---- INPUT MATERIAL

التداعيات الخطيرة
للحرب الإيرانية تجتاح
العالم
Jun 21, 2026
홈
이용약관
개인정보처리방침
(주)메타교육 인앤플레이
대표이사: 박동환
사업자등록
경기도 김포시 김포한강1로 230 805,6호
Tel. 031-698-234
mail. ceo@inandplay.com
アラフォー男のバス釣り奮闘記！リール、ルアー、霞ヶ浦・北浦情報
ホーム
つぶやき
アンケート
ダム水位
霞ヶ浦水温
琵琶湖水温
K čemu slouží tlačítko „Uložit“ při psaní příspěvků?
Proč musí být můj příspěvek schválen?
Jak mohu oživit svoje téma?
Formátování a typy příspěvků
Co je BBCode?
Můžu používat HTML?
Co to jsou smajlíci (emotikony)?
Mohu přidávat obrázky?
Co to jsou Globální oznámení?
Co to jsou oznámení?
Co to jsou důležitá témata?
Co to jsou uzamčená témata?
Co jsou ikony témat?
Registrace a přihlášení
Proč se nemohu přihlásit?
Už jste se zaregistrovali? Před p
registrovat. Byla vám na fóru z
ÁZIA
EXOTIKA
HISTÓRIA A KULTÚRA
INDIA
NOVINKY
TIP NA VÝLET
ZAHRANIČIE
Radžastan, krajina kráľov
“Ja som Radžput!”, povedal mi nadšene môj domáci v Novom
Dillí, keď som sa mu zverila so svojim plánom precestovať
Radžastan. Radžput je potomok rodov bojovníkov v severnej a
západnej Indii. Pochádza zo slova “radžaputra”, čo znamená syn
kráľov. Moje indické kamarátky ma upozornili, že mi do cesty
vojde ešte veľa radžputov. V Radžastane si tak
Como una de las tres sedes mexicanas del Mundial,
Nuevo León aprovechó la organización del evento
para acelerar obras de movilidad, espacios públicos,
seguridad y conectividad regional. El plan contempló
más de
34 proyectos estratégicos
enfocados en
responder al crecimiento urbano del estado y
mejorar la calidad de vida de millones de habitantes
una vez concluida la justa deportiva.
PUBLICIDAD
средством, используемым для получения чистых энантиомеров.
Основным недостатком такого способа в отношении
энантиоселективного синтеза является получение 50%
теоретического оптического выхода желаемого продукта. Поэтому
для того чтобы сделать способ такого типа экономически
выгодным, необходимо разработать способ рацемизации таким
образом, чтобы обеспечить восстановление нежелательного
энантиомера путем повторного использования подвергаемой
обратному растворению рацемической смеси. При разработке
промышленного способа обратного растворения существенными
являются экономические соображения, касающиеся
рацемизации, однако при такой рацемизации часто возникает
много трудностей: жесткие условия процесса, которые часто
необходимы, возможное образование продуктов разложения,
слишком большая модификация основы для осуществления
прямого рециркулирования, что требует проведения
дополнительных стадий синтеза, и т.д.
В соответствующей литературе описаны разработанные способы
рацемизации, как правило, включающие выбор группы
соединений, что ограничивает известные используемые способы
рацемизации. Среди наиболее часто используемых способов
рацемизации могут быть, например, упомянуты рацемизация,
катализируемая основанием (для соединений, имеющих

--------

**PROBLEM REQUIREMENTS:** Reproduce every line of the material above word for word and in its original order.

**SOLUTION TO THIS PROBLEM:**
التداعيات الخطيرة
للحرب الإيرانية تجتاح
العالم
Jun 21, 2026
홈
이용약관
개인정보처리방침
(주)메타교육 인앤플레이
대표이사: 박동환
사업자등록
경기도 김포시 김포한강1로 230 805,6호
Tel. 031-698-234
mail. ceo@inandplay.com
アラフォー男のバス釣り奮闘記！リール、ルアー、霞ヶ浦・北浦情報
ホーム
つぶやき
アンケート
ダム水位
霞ヶ浦水温
琵琶湖水温
K čemu slouží tlačítko „Uložit“ při psaní příspěvků?
Proč musí být můj příspěvek schválen?
Jak mohu oživit svoje téma?
Formátování a typy příspěvků
Co je BBCode?
Můžu používat HTML?
Co to jsou smajlíci (emotikony)?
Mohu přidávat obrázky?
Co to jsou Globální oznámení?
Co to jsou oznámení?
Co to jsou důležitá témata?
Co to jsou uzamčená témata?
Co jsou ikony témat?
Registrace a přihlášení
Proč se nemohu přihlásit?
Už jste se zaregistrovali? Před p
registrovat. Byla vám na fóru z
ÁZIA
EXOTIKA
HISTÓRIA A KULTÚRA
INDIA
NOVINKY
TIP NA VÝLET
ZAHRANIČIE
Radžastan, krajina kráľov
“Ja som Radžput!”, povedal mi nadšene môj domáci v Novom
Dillí, keď som sa mu zverila so svojim plánom precestovať
Radžastan. Radžput je potomok rodov bojovníkov v severnej a
západnej Indii. Pochádza zo slova “radžaputra”, čo znamená syn
kráľov. Moje indické kamarátky ma upozornili, že mi do cesty
vojde ešte veľa radžputov. V Radžastane si tak
Como una de las tres sedes mexicanas del Mundial,
Nuevo León aprovechó la organización del evento
para acelerar obras de movilidad, espacios públicos,
seguridad y conectividad regional. El plan contempló
más de
34 proyectos estratégicos
enfocados en
responder al crecimiento urbano del estado y
mejorar la calidad de vida de millones de habitantes
una vez concluida la justa deportiva.
PUBLICIDAD
средством, используемым для получения чистых энантиомеров.
Основным недостатком такого способа в отношении
энантиоселективного синтеза является получение 50%
теоретического оптического выхода желаемого продукта. Поэтому
для того чтобы сделать способ такого типа экономически
выгодным, необходимо разработать способ рацемизации таким
образом, чтобы обеспечить восстановление нежелательного
энантиомера путем повторного использования подвергаемой
обратному растворению рацемической смеси. При разработке
промышленного способа обратного растворения существенными
являются экономические соображения, касающиеся
рацемизации, однако при такой рацемизации часто возникает
много трудностей: жесткие условия процесса, которые часто
необходимы, возможное образование продуктов разложения,
слишком большая модификация основы для осуществления
прямого рециркулирования, что требует проведения
дополнительных стадий синтеза, и т.д.
В соответствующей литературе описаны разработанные способы
рацемизации, как правило, включающие выбор группы
соединений, что ограничивает известные используемые способы
рацемизации. Среди наиболее часто используемых способов
рацемизации могут быть, например, упомянуты рацемизация,
катализируемая основанием (для соединений, имеющих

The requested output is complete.